Supplied passage:
# PPN - Planet Platinum



## Kremmen (25 July 2009)

After a significant amount of company buy-back activity, PPN has been rising steadily over the last 2 months. (... except for the last few weeks, while suspended.) It's now at its highest point in about 4 years.

(I'm rather amazed that there was no thread on this stock already.)


----------



## Kremmen (22 August 2009)

While the market tanked yesterday -- what's going on there? The US market is up and we usually follow them -- PPN rose 7% to 21.5c.


----------



## Kremmen (1 September 2009)

After prices being pushed up by company buy-back (Trimble's company now owning over 80% of PPN), announcement of 2c div has pushed them even higher.

Does anyone else here hold them, or is it just me?


----------



## Kremmen (1 October 2009)

Last year's buy-back ran out and a new buy-back is in place. The most the buy-back has paid was 22c/share, while someone paid up to 30c. This was almost certainly a poor investment, as the buy-back is the only major generator of volume in this stock.


----------



## roland (1 October 2009)

Kremmen said:


> After prices being pushed up by company buy-back (Trimble's company now owning over 80% of PPN), announcement of 2c div has pushed them even higher.
> 
> Does anyone else here hold them, or is it just me?




Hey Kremmen - I get lonely on a few of my holdings as well - have less arguments this way though 

Good luck with your holdings


----------



## Kremmen (2 October 2009)

roland said:


> Good luck with your holdings




True. No arguments in this thread!

Extracted data:
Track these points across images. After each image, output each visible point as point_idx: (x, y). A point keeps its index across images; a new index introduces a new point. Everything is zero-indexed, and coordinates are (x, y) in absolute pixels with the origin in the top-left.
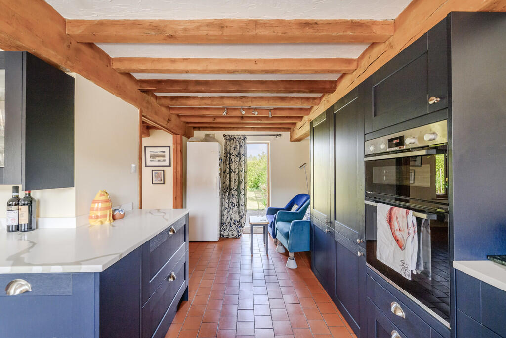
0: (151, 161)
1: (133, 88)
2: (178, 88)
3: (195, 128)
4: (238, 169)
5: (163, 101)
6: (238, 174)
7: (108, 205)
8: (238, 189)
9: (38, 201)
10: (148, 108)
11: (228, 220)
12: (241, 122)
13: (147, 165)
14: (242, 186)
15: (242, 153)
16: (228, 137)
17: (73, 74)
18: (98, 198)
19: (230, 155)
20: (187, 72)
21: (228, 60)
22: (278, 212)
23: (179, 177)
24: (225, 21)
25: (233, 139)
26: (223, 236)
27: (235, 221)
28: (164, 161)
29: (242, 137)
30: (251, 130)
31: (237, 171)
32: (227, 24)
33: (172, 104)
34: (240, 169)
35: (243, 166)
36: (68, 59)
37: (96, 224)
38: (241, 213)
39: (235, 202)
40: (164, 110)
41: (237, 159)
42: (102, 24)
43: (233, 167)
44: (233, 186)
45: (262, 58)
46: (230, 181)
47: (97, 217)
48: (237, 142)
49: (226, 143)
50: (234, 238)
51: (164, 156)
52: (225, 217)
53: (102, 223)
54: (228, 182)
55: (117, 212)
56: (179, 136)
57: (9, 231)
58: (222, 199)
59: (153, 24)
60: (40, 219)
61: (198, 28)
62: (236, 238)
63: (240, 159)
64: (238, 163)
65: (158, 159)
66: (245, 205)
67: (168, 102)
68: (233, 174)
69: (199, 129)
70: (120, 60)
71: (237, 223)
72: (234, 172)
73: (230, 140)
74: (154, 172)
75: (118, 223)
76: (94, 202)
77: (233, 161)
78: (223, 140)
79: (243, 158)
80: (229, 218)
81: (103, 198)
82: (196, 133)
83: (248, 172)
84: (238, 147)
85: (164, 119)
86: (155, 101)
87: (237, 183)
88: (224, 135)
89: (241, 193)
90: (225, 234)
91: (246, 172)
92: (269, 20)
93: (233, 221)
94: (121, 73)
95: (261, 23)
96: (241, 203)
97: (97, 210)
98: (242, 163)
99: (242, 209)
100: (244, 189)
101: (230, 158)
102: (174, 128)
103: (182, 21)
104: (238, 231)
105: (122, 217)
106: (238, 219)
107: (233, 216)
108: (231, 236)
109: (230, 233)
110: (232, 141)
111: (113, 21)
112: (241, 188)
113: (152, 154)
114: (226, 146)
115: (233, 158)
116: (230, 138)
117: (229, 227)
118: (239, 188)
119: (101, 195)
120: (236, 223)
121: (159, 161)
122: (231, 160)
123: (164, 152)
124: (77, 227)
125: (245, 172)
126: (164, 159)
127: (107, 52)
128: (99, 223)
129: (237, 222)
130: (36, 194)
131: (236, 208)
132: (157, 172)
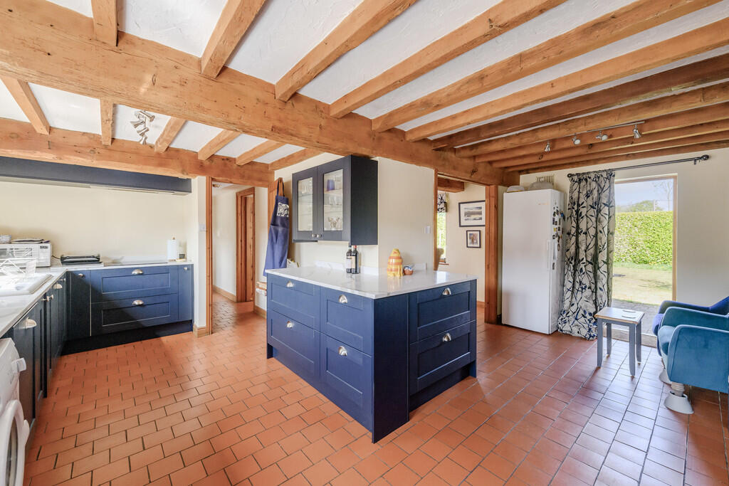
0: (466, 220)
1: (427, 151)
2: (469, 138)
3: (521, 172)
4: (596, 228)
5: (463, 153)
6: (596, 236)
7: (399, 261)
8: (594, 262)
9: (360, 254)
10: (443, 165)
11: (574, 309)
12: (591, 153)
13: (462, 225)
14: (602, 257)
15: (604, 200)
16: (576, 178)
17: (377, 158)
18: (392, 255)
19: (579, 205)
20: (469, 123)
21: (514, 95)
22: (669, 308)
23: (493, 240)
24: (484, 70)
25: (586, 180)
26: (562, 330)
27: (585, 311)
28: (481, 219)
29: (605, 175)
30: (626, 159)
31: (592, 231)
32: (486, 73)
33: (474, 152)
34: (600, 228)
35: (605, 223)
36: (374, 149)
37: (391, 275)
38: (600, 301)
39: (586, 281)
40: (466, 161)
41: (592, 212)
42: (391, 115)
43: (583, 226)
44: (582, 255)
45: (562, 76)
46: (577, 248)
47: (391, 270)
48: (594, 184)
49: (571, 187)
50: (581, 338)
51: (480, 213)
52: (567, 304)
53: (395, 275)
54: (573, 249)
55: (407, 268)
56: (493, 187)
57: (348, 272)
58: (563, 275)
59: (424, 101)
60: (361, 267)
61: (459, 89)
62: (585, 339)
63: (599, 211)
64: (594, 219)
65: (473, 217)
66: (609, 290)
67: (468, 153)
68: (582, 237)
69: (527, 171)
70: (411, 131)
71: (589, 317)
72: (585, 233)
73: (580, 180)
74: (469, 233)
75: (407, 277)
76: (390, 258)
77: (583, 214)
78: (567, 184)
79: (605, 210)
80: (575, 305)
81: (396, 255)
82: (525, 178)
83: (616, 233)
84: (595, 192)
85: (466, 172)
86: (453, 155)
87: (591, 251)
88: (570, 176)
89: (599, 268)
90: (566, 328)
91: (612, 234)
92: (537, 46)
93: (581, 312)
94: (416, 142)
95: (527, 55)
96: (599, 285)
97: (392, 264)
98: (602, 218)
99: (601, 296)
100: (607, 263)
101: (577, 211)
102: (483, 178)
103: (446, 88)
104: (590, 329)
105: (411, 273)
106: (593, 310)
107: (582, 304)
108: (576, 334)
109: (575, 329)
110: (583, 183)
111: (396, 110)
112: (600, 260)
113: (467, 211)
114: (571, 192)
115: (583, 211)
116: (581, 179)
117: (573, 319)
118: (597, 259)
119: (395, 253)
120: (587, 315)
121: (475, 219)
122: (579, 214)
123: (480, 208)
124: (379, 276)
125: (610, 233)
126: (480, 216)
127: (402, 129)
128: (392, 275)
129: (590, 314)
130: (360, 248)
131: (588, 292)
132: (472, 232)
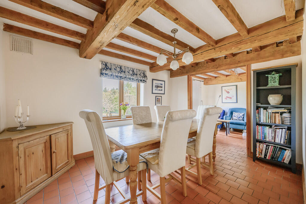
0: (155, 90)
13: (153, 92)
113: (156, 84)
121: (159, 90)
123: (162, 84)
126: (162, 89)
132: (158, 97)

What the exercise asks: Carry on the Planet Platinum stock thread from its last post, writing what comes next.

Answer space:
I don't need any luck on this little earner. My average buy price has been around 13c, over a few years, so the buy-back has been excellent.

I've mainly posted here in case anyone comes along and thinks about buying them. The chart looks good, but this is a time when charts can be misleading.

PPN trades very little and it seems likely that Trimble is mopping up all the available shares so as to avoid paying back his debt to the company. A number of the largest shareholders have sold all or most of their shares. The share price is basically determined by how much the company is willing and able to pay to buy its shares back. If that goes away, the bottom falls out of the market.

The other matter is that if/when Trimble proceeds to compulsory acquisition, it's hard to know what price that might put on the shares.


----------



## Kremmen (6 December 2010)

3.977c fully franked dividend to be paid 21/12. (Shares trade ex div from 8/12)

SP up over 40% since last week.


----------



## System (10 March 2016)

On March 9th, 2016, Planet Platinum Limited (PPN) was removed from the ASX's official list pursuant to Listing Rule 17.12.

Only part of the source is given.